Rod 'BEACHHEAD' Jeffery

Me on the back of Ed CORNIELIUSSEN'S 'XA' Falcon Panel Van at Nelson's Bay NSW
at a little after daybreak on Easter Saturday 1971. The girl is Ann WOJAK.


I was born at Guildford NSW (Australia) on June 14th, 1952 and christened Rodney Albert James JEFFERY.
My parents were first cousins (their fathers were brothers) Donald Clarence JEFFERY (b.25/9/1917-d.20/5/1992) and Emma Lillian JEFFERY (b.21/2/1921-d.7/10/1979).
Mum also had two children out of wedlock - a 'stillborn' when she was around sixteen resulting from a rape and a daughter, Miriam Rose JEFFERY, by my father on July 15th, 1944.
I was never informed about my sister and only found out when I received a phone call from her eldest son, Brett while setting up the gear for a gig at Gearins on June 29th, 1991. By that time she was known as Nola HOLLOWOOD and lived in Newport (Melbourne) VIC with her (then) husband, John and two youngest daughters Naomi and Samantha.
Nola was adopted out at birth, for whatever reason, and tracked us down after the rules were changed in the early nineteen-nineties so that adoptees could seek out their birth parents.
She died in a Melbourne hospital on January 1st, 2000. She'd had cancer for at least two to three years at the time.

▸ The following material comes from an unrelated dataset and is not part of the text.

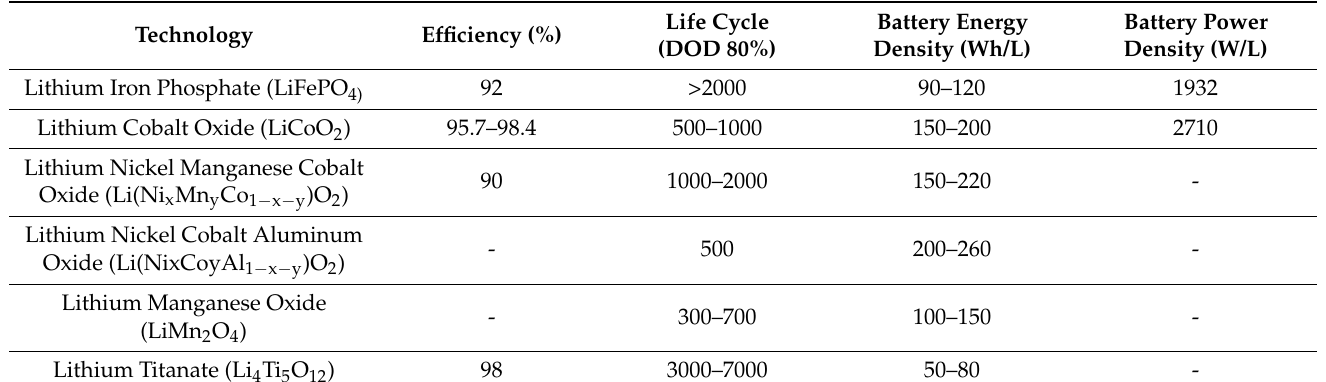
Table 7. Specification of technology lithium-ion batteries [70,71].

I must say, it was great to find a sister after so many years. Sad to lose her so soon after!


When I was born my parents were living at a boarding house in Calliope Street, Guildford owned by a family named Bickley whom I don't remember a whole lot about. However, the house was right next door to the home of my Uncle Charley & Aunty Maudie CLUFF. Maudie was the younger sister of dad's mother Alma May FITZSIMMONS (later RODGERS). Maudie had been Maude RODGERS prior to marriage to Charley. Her father, Thomas Luke RODGERS had married Mary Ann FITZSIMMONS shortly after the birth of Alma May in late 1883 and it is debateable as to whether he is also the father of Alma May, or not.

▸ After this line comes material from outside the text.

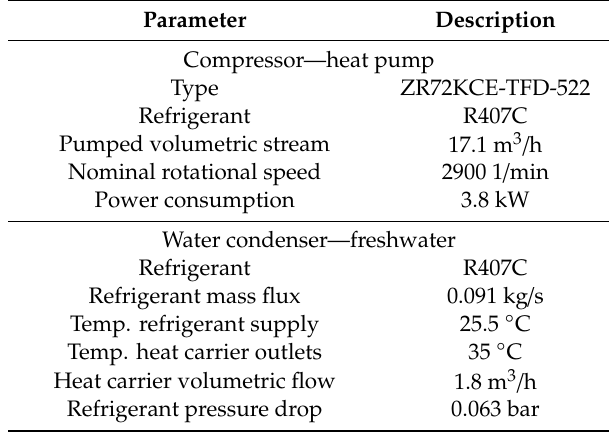
Table 2. Selected technical parameters of installed devices.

Dad DID like a drink (or two) and, for that reason, I spent a considerable part of my earliest years being dragged off to mum's parent's home in Wellington NSW. And an even more considerable part of it being guarded by 'TARZAN', my maternal grandmother's dog whom I remained close to for the rest of his life. There were times that bloody old dog wouldn't even let my mother near the pram!
Eventually we moved from Bickley's and moved in with mum's sister, Beryl MORGAN and her husband, Bert at the Grove in Fairfield and were there for a good couple of years before getting a place of our own, if it could be called that, at the Merryland's Housing Settlement. Dad's mother moved in with us at this time!
The Housing Settlement was a set of disused army huts situated in the middle of what is now Granville Park on Woodville Road between both Granville and Merrylands in Sydney's West.
Apparently, I used to spend most of my days sitting on a bed staring out the window which led a couple of our neighbours to believe that I was either demented or crippled. Well, I definitely wasn't crippled! I made a few very good friends during that time that have drifted into memory with the years.
In either 1955, or 1956 we finally got a three bedroom house through the Housing Commission. It was the second that we had been offered (the first had been at Dundas valley and had far too many stairs for my grandmother to climb) and was located at 33 Patterson Street, Rydalmere (later rezoned as part of Ermington) and stood on the corner of Dennis and Patterson Streets.
It was one of only about three or four in that part of the street at the time and stood opposite a huge open paddock.